Por onde ir? - acácio gouveia
Opinião
» 2020-07-18
» Acácio Gouveia
"A menos que o capitalismo se renove de forma radical, não é seguramente regime que auspicie futuro risonho para a Humanidade."
É gratificante apercebermo-nos de que há jovens que canalizam a sua irrequietude para o pensamento crítico e para opinar sobre política. O texto da jovem Mariana Varela é um bom ponto de partida para discussão sobre perspectivas de alternativas ao caminho actual do mundo.
Concordando ou não com todos os aspectos da análise exposta, o facto é que o actual estado de coisas não augura futuro esperançoso para os jovens. “Que fazer?”, questão que Lenine colocava em 1902, mantém-se actual. Só que as soluções propostas nessa icónica publicação, demonstrou-o a História, falharam. Pode dizer-se que na União Soviética, nascida da Revolução de Outubro, se construiu a única verdadeira alternativa ao capitalismo. O êxito inicial espantou os próprios dirigentes bolcheviques quando comemoraram o primeiro ano da Revolução. Na década de vinte, a URSS conseguiu sobreviver às tremendas dificuldades colocadas pelas rebeliões reaccionárias apoiadas pelas grandes potências. Sobreviveu à invasão nazi durante a II Grande Guerra e reconstruiu-se sem as injeções de capital do Plano Marshall. Alargou consideravelmente a sua esfera de influência e tornou-se superpotência. Iniciou e liderou durante uma década a exploração do espaço. Contudo, não chegou celebrar três quartos de século de existência. Em 1991 implodia, arrastando todos os regimes socialistas europeus e não só.
Hoje em dia, a despeito da nomenclatura de partidos como o PC Chinês, só se podem considerar verdadeiramente socialistas dois regimes: o da Coreia do Norte e o de Cuba. Quanto ao primeiro, não vale a pena, creio, tecer quaisquer considerações. Já em Cuba pode constatar-se um discreto e progressivo abandono do socialismo.

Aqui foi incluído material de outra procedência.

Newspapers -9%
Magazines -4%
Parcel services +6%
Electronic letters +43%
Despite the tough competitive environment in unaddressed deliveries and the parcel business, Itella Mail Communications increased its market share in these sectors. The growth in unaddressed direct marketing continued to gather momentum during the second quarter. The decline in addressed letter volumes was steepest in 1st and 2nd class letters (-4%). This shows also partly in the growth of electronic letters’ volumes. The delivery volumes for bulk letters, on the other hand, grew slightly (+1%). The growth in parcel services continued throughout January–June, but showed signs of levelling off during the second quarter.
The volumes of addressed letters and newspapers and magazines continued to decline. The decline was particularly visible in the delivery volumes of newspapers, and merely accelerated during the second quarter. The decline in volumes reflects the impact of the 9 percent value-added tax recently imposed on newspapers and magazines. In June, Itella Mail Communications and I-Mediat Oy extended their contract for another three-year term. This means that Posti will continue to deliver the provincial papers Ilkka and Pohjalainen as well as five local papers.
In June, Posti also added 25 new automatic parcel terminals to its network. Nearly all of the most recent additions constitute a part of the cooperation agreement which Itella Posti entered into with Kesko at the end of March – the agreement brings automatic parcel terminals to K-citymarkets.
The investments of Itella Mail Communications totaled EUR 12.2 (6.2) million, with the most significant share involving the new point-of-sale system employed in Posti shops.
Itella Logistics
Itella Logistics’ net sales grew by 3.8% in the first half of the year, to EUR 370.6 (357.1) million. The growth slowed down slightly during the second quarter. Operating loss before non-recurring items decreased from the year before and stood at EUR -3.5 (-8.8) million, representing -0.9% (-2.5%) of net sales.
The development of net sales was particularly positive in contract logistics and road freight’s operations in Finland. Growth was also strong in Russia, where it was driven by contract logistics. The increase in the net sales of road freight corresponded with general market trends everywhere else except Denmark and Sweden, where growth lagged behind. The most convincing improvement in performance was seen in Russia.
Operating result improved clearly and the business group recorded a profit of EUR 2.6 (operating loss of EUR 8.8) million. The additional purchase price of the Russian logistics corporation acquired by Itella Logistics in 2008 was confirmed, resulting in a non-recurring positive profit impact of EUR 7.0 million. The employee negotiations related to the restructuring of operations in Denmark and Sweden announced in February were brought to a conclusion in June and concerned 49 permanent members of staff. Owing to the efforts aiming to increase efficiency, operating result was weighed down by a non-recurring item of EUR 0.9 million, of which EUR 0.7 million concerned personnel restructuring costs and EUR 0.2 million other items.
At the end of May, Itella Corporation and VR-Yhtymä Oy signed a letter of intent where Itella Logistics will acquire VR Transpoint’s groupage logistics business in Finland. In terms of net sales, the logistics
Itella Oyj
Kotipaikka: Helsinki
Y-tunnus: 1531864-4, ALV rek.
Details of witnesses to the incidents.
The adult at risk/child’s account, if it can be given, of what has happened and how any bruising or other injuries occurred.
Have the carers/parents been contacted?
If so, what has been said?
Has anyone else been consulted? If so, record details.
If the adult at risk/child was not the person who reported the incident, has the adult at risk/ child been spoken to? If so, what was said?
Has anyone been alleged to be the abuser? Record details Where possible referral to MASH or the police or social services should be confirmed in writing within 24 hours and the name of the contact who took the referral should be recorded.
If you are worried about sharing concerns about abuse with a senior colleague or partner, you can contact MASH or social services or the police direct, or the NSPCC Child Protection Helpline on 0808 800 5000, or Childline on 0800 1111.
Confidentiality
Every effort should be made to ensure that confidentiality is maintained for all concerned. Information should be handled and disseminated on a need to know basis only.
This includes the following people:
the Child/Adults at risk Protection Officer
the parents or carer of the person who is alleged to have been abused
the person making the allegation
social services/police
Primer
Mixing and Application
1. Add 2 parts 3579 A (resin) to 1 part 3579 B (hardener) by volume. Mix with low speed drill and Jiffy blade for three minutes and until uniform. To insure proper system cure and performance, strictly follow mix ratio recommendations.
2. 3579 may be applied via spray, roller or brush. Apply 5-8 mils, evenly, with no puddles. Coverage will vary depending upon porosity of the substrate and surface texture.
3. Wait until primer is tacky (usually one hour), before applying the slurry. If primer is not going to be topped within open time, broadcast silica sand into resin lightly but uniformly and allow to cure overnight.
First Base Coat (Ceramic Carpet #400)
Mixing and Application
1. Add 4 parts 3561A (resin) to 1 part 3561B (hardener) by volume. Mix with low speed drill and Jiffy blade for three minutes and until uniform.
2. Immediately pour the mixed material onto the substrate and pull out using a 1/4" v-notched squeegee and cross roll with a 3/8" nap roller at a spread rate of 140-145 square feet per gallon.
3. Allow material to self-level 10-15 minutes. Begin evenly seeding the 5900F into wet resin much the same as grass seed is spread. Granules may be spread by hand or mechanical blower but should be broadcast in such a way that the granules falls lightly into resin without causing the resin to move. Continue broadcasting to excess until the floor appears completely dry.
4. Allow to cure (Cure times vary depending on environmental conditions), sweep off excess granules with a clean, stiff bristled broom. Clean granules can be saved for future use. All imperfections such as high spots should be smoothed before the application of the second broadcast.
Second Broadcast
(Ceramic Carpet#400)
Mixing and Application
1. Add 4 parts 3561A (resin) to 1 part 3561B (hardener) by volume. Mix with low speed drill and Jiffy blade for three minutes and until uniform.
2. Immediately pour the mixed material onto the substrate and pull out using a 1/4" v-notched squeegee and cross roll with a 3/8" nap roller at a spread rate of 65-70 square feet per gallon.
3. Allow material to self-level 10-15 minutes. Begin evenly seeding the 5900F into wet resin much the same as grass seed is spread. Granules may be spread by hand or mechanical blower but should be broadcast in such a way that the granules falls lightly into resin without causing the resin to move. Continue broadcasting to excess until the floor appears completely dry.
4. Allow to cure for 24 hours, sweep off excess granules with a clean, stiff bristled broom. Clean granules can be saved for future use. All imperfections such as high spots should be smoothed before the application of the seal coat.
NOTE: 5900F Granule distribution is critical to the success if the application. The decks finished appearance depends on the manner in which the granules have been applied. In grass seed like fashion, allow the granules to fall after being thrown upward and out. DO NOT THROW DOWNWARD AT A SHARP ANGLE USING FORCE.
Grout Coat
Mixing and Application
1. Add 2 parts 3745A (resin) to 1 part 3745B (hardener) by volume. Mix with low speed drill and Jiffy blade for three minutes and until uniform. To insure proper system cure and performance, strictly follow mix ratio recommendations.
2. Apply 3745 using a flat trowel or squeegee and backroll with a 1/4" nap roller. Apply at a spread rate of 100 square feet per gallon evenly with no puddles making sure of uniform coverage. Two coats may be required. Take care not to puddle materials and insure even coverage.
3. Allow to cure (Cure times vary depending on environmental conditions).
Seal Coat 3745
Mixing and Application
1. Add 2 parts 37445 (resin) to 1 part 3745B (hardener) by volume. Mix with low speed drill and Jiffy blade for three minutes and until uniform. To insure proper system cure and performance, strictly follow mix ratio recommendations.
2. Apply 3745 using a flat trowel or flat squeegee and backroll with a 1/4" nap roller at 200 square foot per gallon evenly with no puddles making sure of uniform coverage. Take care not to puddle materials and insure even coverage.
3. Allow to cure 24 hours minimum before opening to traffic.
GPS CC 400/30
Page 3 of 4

Porém, o capitalismo, a despeito de todo o cortejo de crises, tem-se mantido ao longo de séculos. Urge meditar nesta incontornável verdade e parece-me que a conclusão não poderá ser outra senão que a alternativa socialista (no sentido marxista-leninista e não na actual conotação de ideologia de centro esquerda) é inválida. Uma formidável superpotência, como a URSS, não cai sem que haja causas internas. Muitos dos atributos negativos que Mariana, não sem razão, aponta ao capitalismo, encontravam-se presentes nos regimes socialistas. As pessoas não eram felizes. Posso afiançar eu, que viajei pela Hungria, Roménia e Jugoslávia em 1980 e tive oportunidade de conviver também com jovens polacos e da RDA (Alemanha de Leste). As diversas formas de alienação do trabalhador pela máquina produtiva, sabiamente dissecadas por Karl Marx, estavam também presentes nos regimes. Eram mesmo mais gravosas que nos regimes capitalistas democráticos. No que toca a política ambiental, pior do que desinteresse pelo meio-ambiente, acalentavam uma posição de hostilidade para com a natureza. A secagem do mar Aral, iniciada durante o período soviético, era vista como a correcção dum “erro da natureza”. O regime maoista foi campeão na desflorestação e tentativa de extinção de aves.
Mas, permita-se-me um regresso ao capitalismo e meditar nas razões do seu “sucesso”, ou, melhor dizendo, da sua sobrevivência. Uma desvantagem fatal dos sistemas nascidos da Revolução de Outubro foi a rigidez ideológica que travou o espírito crítico e liberdade de pensamento, fonte de inovação adaptativa. Já o capitalismo, mais preocupado com os resultados práticos do que com pureza ideológica, tem demonstrado uma capacidade de adaptação pragmática ao ponto de não rejeitar enxertos, se assim se pode dizer, “marxistas”, para se reformar. Nesta adaptabilidade do capitalismo estará a explicação para a sua resiliência face a crises de proporções bíblicas, como a Grande Depressão, iniciada em 1929. Aliás, é difícil negar que não há capitalismo, mas capitalismos. Muito diferentes são a versão chinesa - capitalismo puro e duro - e as variantes social-democratas típicas dos países nórdicos.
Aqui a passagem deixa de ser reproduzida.